16.                   Autowriting with Artificial intelligence like Kris Hammonds, Narrative science auto writing your quarterly reports for public companies, producing news from hot topics on line with avatar newsreaders,

17.                   Auto tracking for teenagers, unfaithful spouses, workers on non-work related time, repairs for cars at the micro level and in advance.

18.                   From FCC conference nearly absolute loss of privacy with home management internet of things, that will read your computer files hooked into the home internet as your NEST changes the temperature, knows how many and who is in your home, progress of kids on homework, weight of clothes in clothes basket for washing, level of milk container, healthy and less healthy consumption of foods by each family member to reorder food.

19.                   With the control of political advertising and advertising puffery or exaggerated claims will become illegal as I studied it UW -_Madison Ivan Preston, with an established lead on being transparent PR will lead the message function with what remains of journalism.

I want to thank the writers of 12 Monkeys, my colleagues and students at Northwestern University, Google Search and the on-line search services of Northwestern University. I also want to confess that I used a book stichomancy /ˈstɪkoÊŠmænsi/: by books or lines (the Handbook of Strategic Public relations and IMC McGraw-Hill whose 66 authors I asked to predict the future in each of their chapters on various industries and PR practices.  Thank you.

Modest Proposal: How a course title in 2010 on "Fake News" got me in trouble - however, as usual I was ahead of my time!

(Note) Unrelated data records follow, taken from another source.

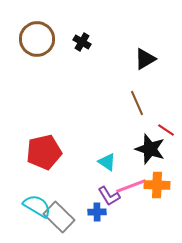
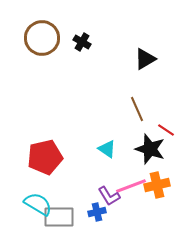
brown circle: moved 5 px right, 1 px up
brown line: moved 6 px down
red pentagon: moved 1 px right, 5 px down
cyan triangle: moved 13 px up
orange cross: rotated 15 degrees counterclockwise
cyan semicircle: moved 1 px right, 2 px up
blue cross: rotated 12 degrees counterclockwise
gray rectangle: rotated 44 degrees counterclockwise
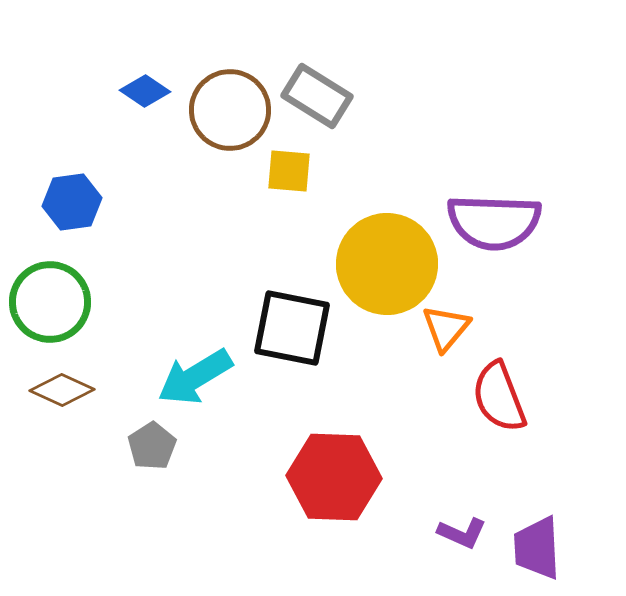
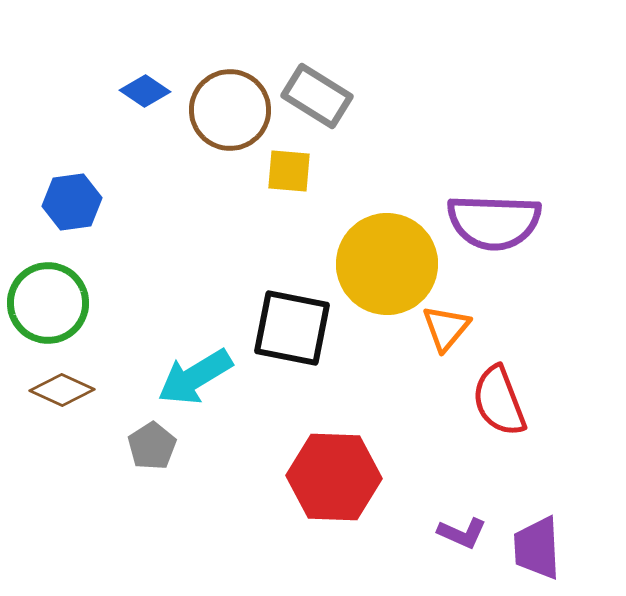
green circle: moved 2 px left, 1 px down
red semicircle: moved 4 px down
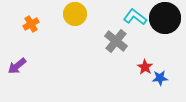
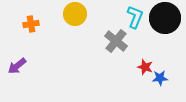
cyan L-shape: rotated 75 degrees clockwise
orange cross: rotated 21 degrees clockwise
red star: rotated 14 degrees counterclockwise
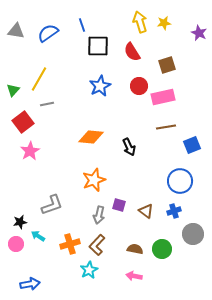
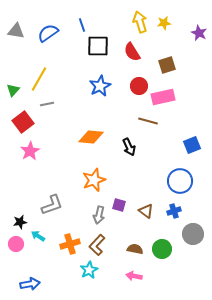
brown line: moved 18 px left, 6 px up; rotated 24 degrees clockwise
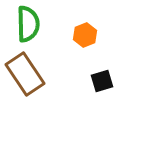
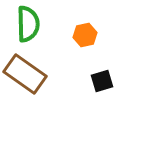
orange hexagon: rotated 10 degrees clockwise
brown rectangle: rotated 21 degrees counterclockwise
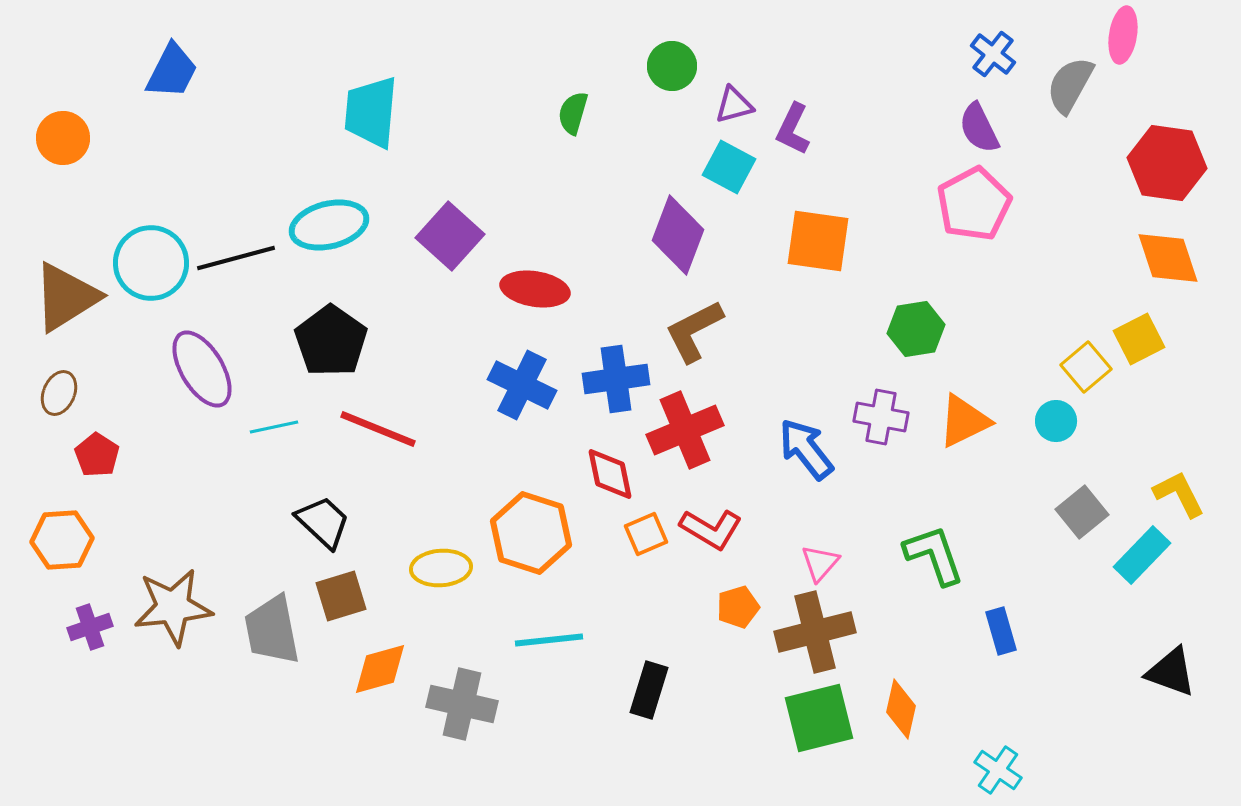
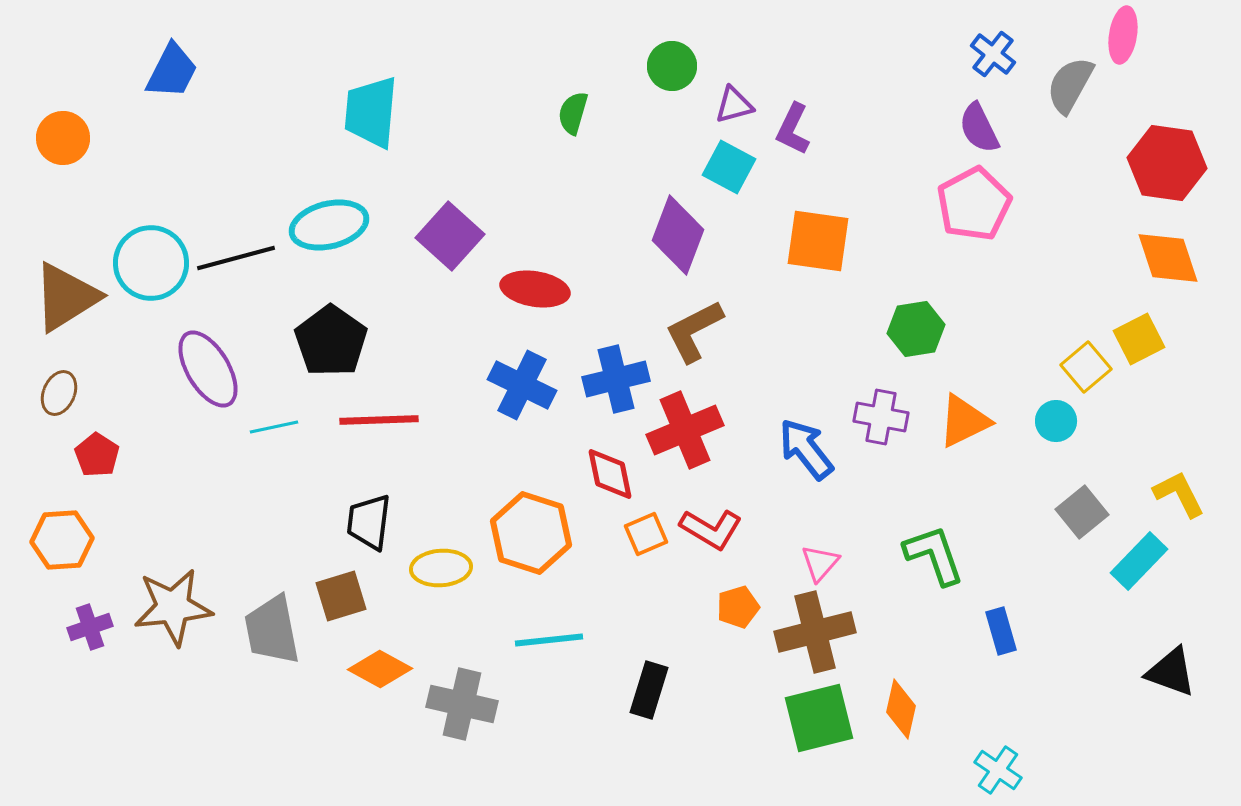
purple ellipse at (202, 369): moved 6 px right
blue cross at (616, 379): rotated 6 degrees counterclockwise
red line at (378, 429): moved 1 px right, 9 px up; rotated 24 degrees counterclockwise
black trapezoid at (323, 522): moved 46 px right; rotated 126 degrees counterclockwise
cyan rectangle at (1142, 555): moved 3 px left, 6 px down
orange diamond at (380, 669): rotated 44 degrees clockwise
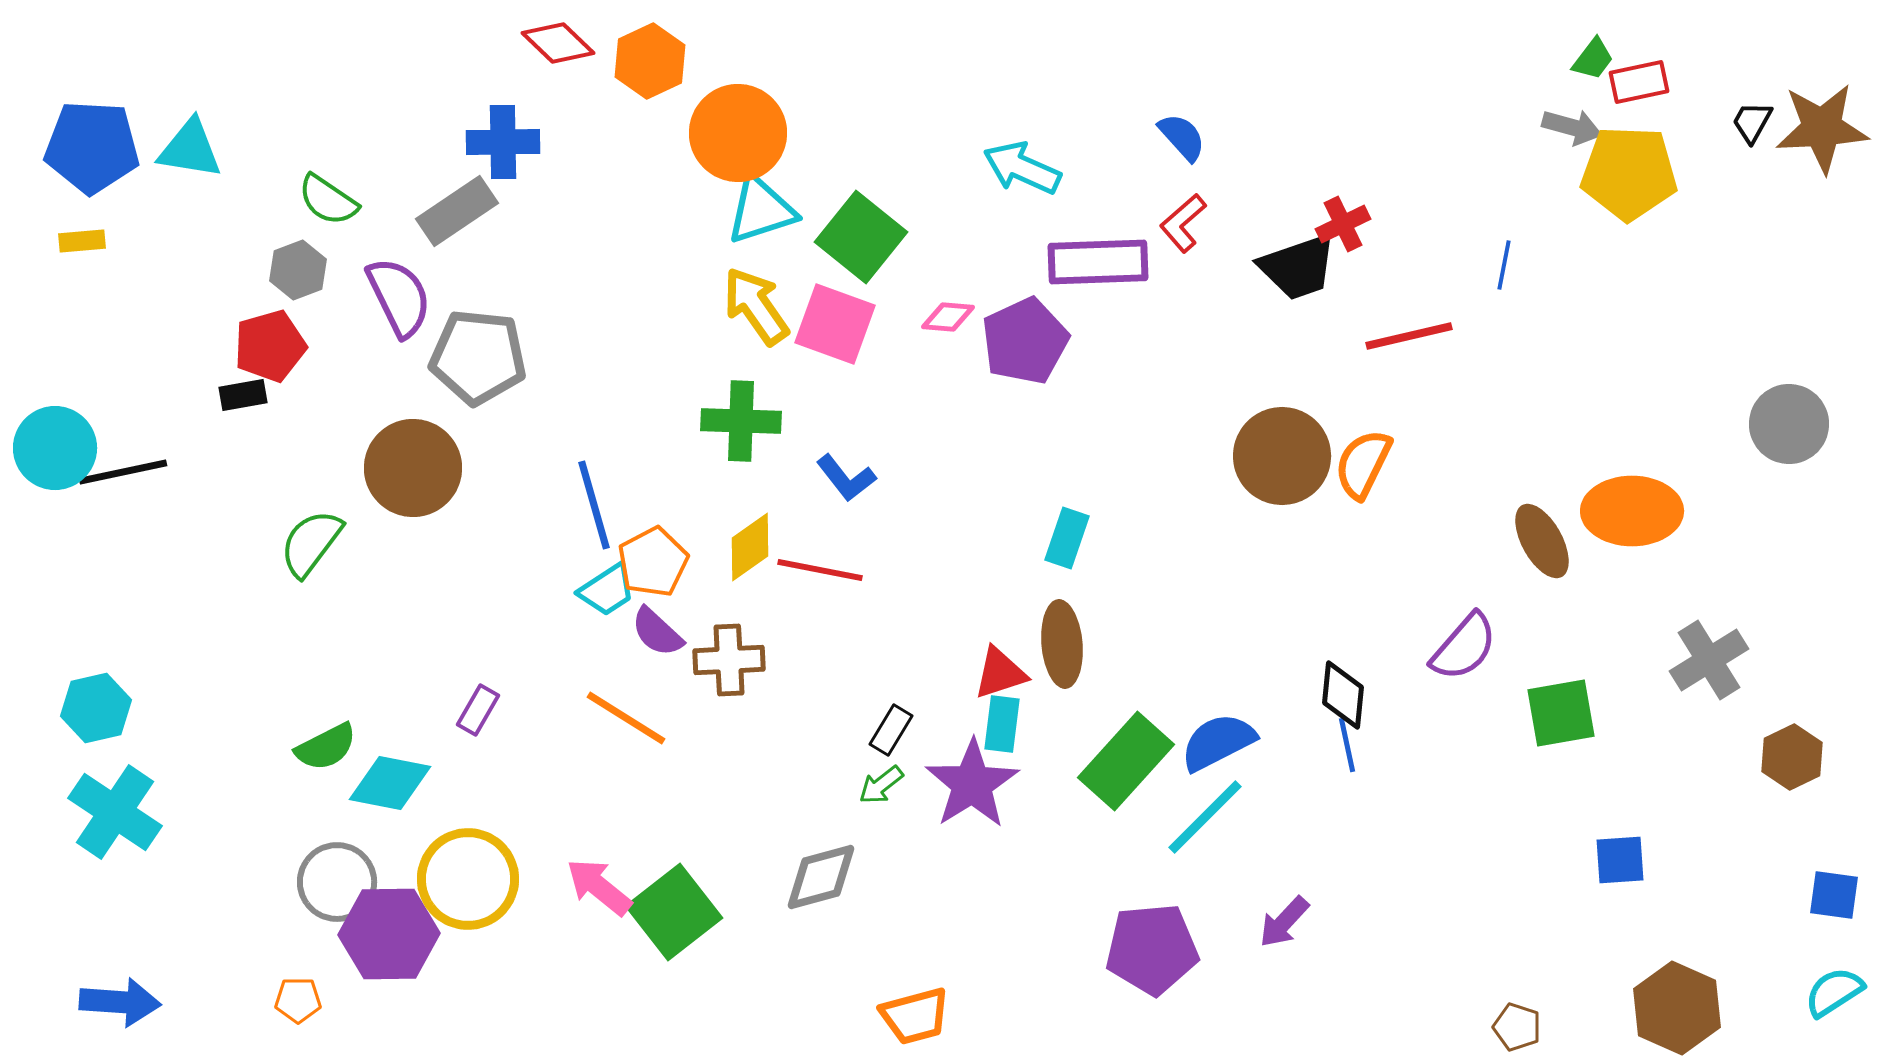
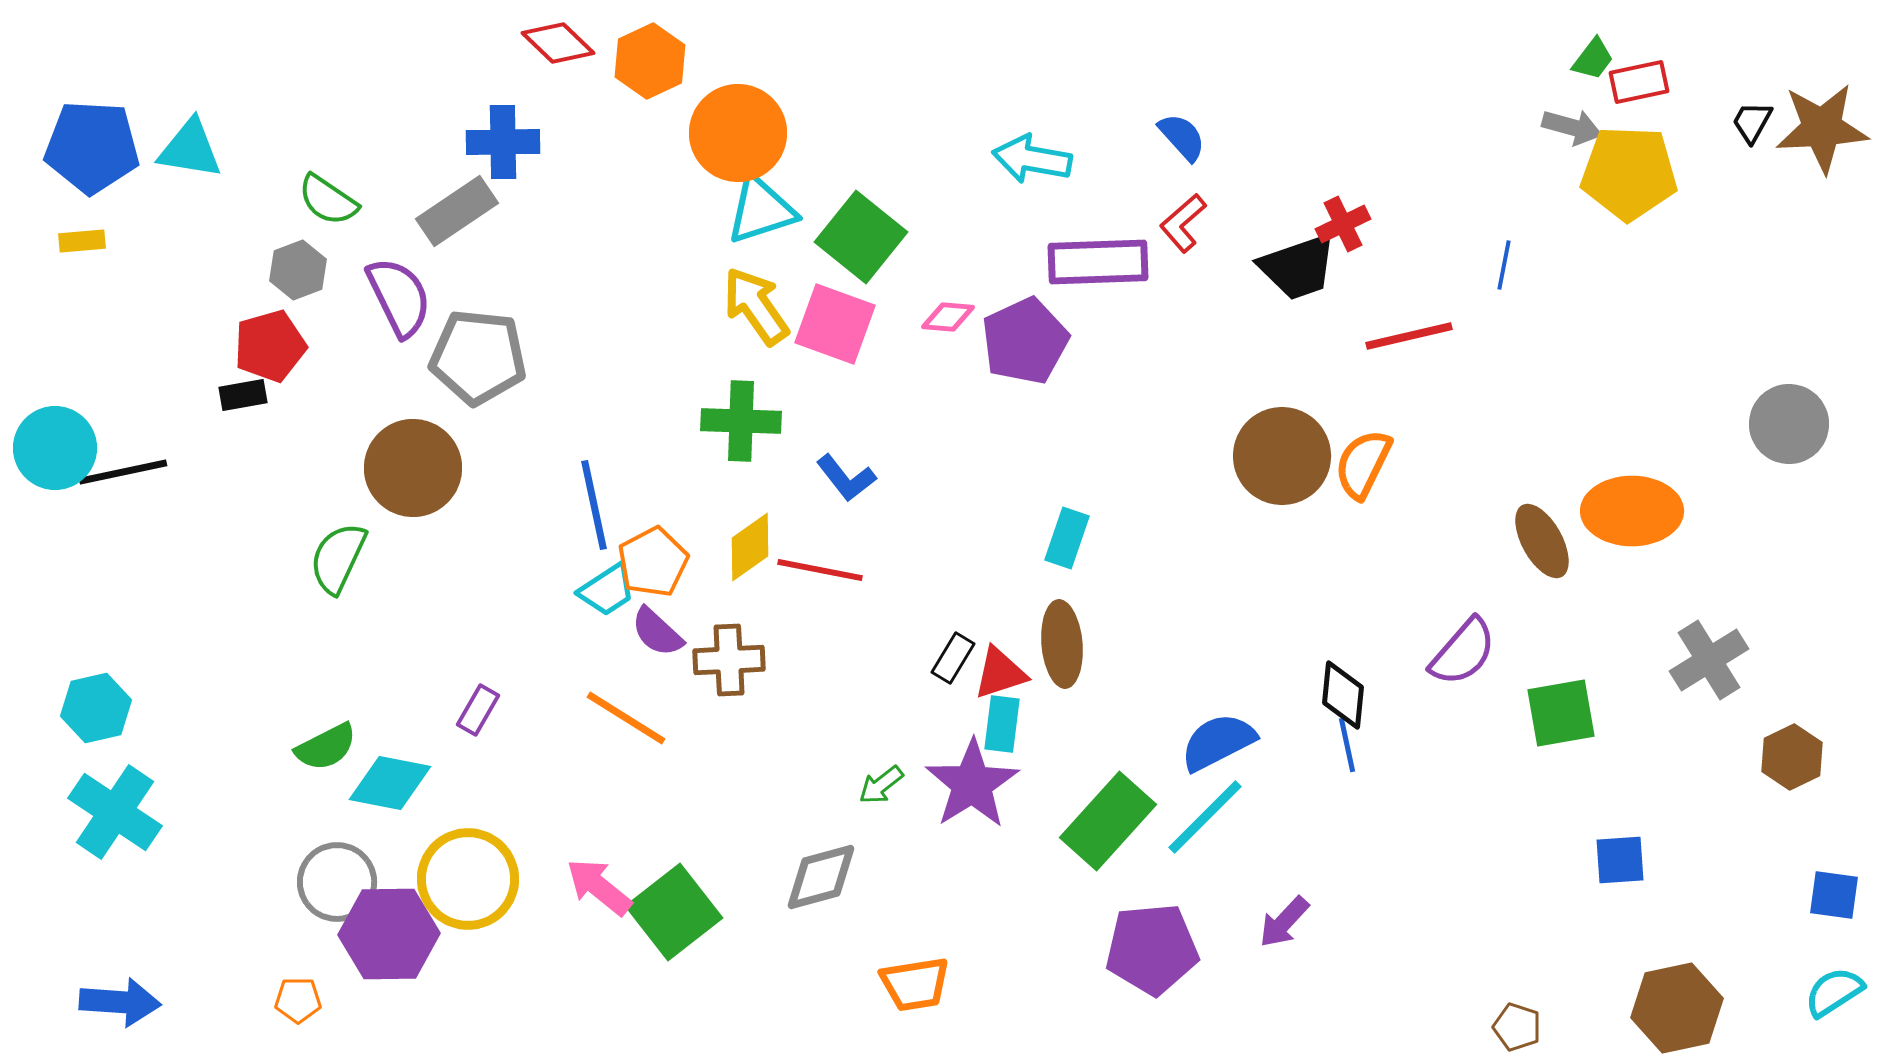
cyan arrow at (1022, 168): moved 10 px right, 9 px up; rotated 14 degrees counterclockwise
blue line at (594, 505): rotated 4 degrees clockwise
green semicircle at (311, 543): moved 27 px right, 15 px down; rotated 12 degrees counterclockwise
purple semicircle at (1464, 647): moved 1 px left, 5 px down
black rectangle at (891, 730): moved 62 px right, 72 px up
green rectangle at (1126, 761): moved 18 px left, 60 px down
brown hexagon at (1677, 1008): rotated 24 degrees clockwise
orange trapezoid at (915, 1016): moved 32 px up; rotated 6 degrees clockwise
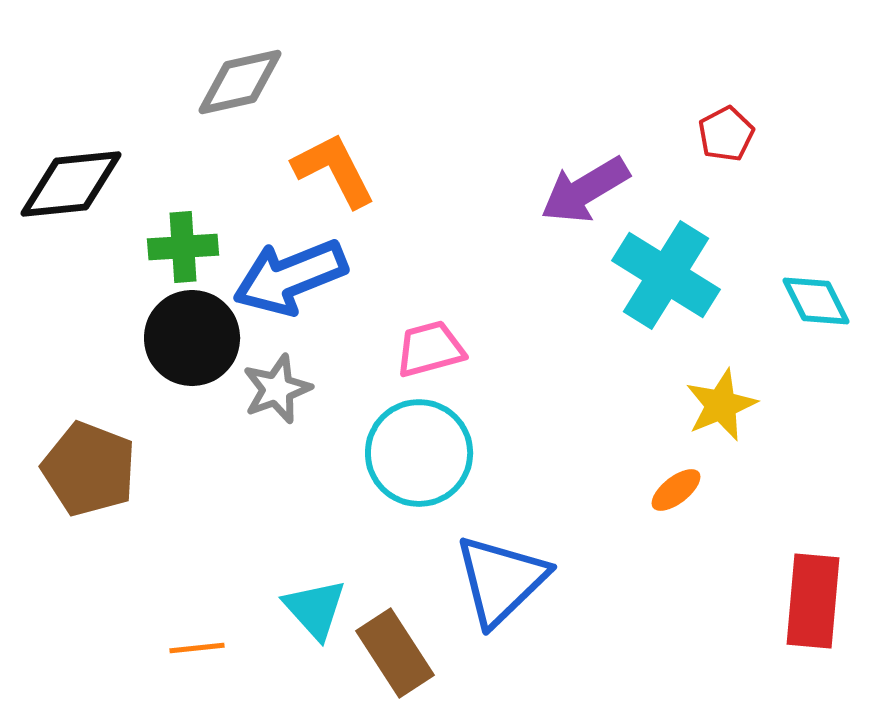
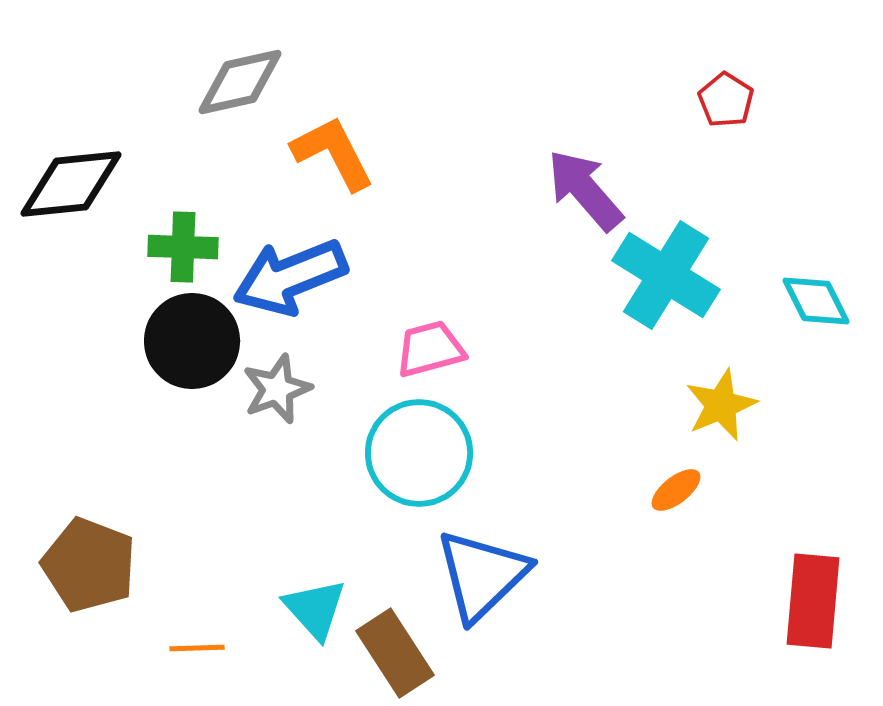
red pentagon: moved 34 px up; rotated 12 degrees counterclockwise
orange L-shape: moved 1 px left, 17 px up
purple arrow: rotated 80 degrees clockwise
green cross: rotated 6 degrees clockwise
black circle: moved 3 px down
brown pentagon: moved 96 px down
blue triangle: moved 19 px left, 5 px up
orange line: rotated 4 degrees clockwise
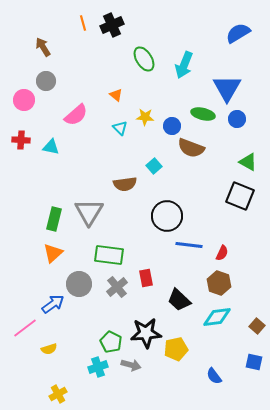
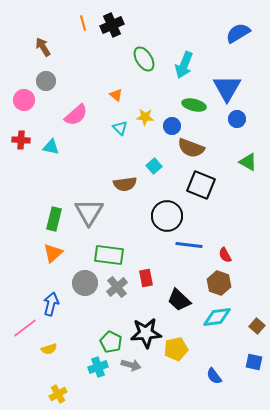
green ellipse at (203, 114): moved 9 px left, 9 px up
black square at (240, 196): moved 39 px left, 11 px up
red semicircle at (222, 253): moved 3 px right, 2 px down; rotated 126 degrees clockwise
gray circle at (79, 284): moved 6 px right, 1 px up
blue arrow at (53, 304): moved 2 px left; rotated 40 degrees counterclockwise
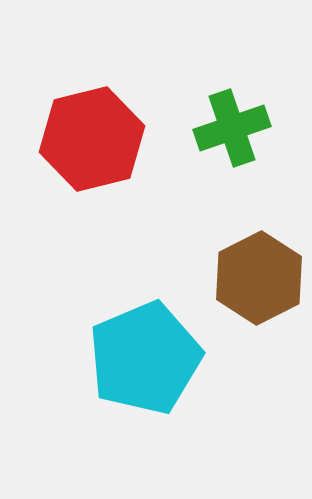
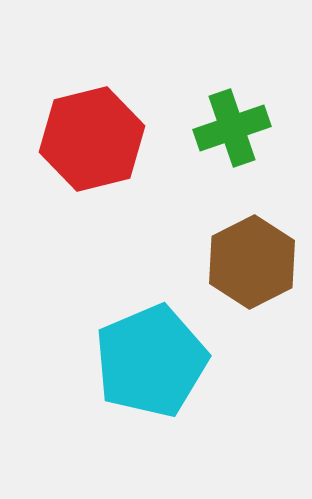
brown hexagon: moved 7 px left, 16 px up
cyan pentagon: moved 6 px right, 3 px down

For a graduate class in 2010 and designed in the previous year for the Medill School of Journalism at Northwestern I used the term "Fake News" in the course title. At that time it was clear that when I was interviewed as an "expert" for a news story there was a rapidly declining amount of "fact checking" after the reporter submitted the story to his or her editor. Sadly, the class was denied by a department chairman and former advertising agency (tobacco) executive.  Given the recent rise in the term "fake news", I will use the idea in a spring class this year. As your readers will recall www.snopes.com has been growing in broader use since 1996. http://www.snopes.com/ is the best place to find if a story is true or false without bias though not all conservative readers think snopes is unbiased.

A suggestion sent to Inside on suggestions to deal with fake news.  https://inside.com/daily-brief:  ​Is it possible to ask those who Tweet or send public messages to check a box to have their message "fact checked"?    Even the act of requesting a fact check for a particular message would be a signal to the readers.  Obviously the volume of messages will demand a smart programmer combining text analysis to create a non-voluntary fact check.   However, from a brilliant librarian (my daughter) in the Boston area (Wellesley, MA) here are some other currently used ideas:
 
She states "this is a summary of librarian methodology: http://usm.maine.edu/library/checklist-evaluating-web-resources or http://www.lib.vt.edu/instruct/evaluate/ There really ISN'T a website that can do this work for you, since the whole point is to get rid of bias, and you'd have to evaluate the bias of the list! 

Wiki keeps a list of actually FAKE websites, but those are fake, not just bias: https://en.wikipedia.org/wiki/List_of_fake_news_websites

I only recommend the following website as a supplemental. The polling of the bias of the sites isn't the most scientifically done (though they do explain it on the website), but it's good data to use in conjunction with other data points. https://mediabiasfactcheck.com/"
 
Looking for history connections it might be that "yellow journalism", propaganda and even the taking of "brass checks" might be the parents of the bastard child named "fake".  Keep fact checking in your transparent work!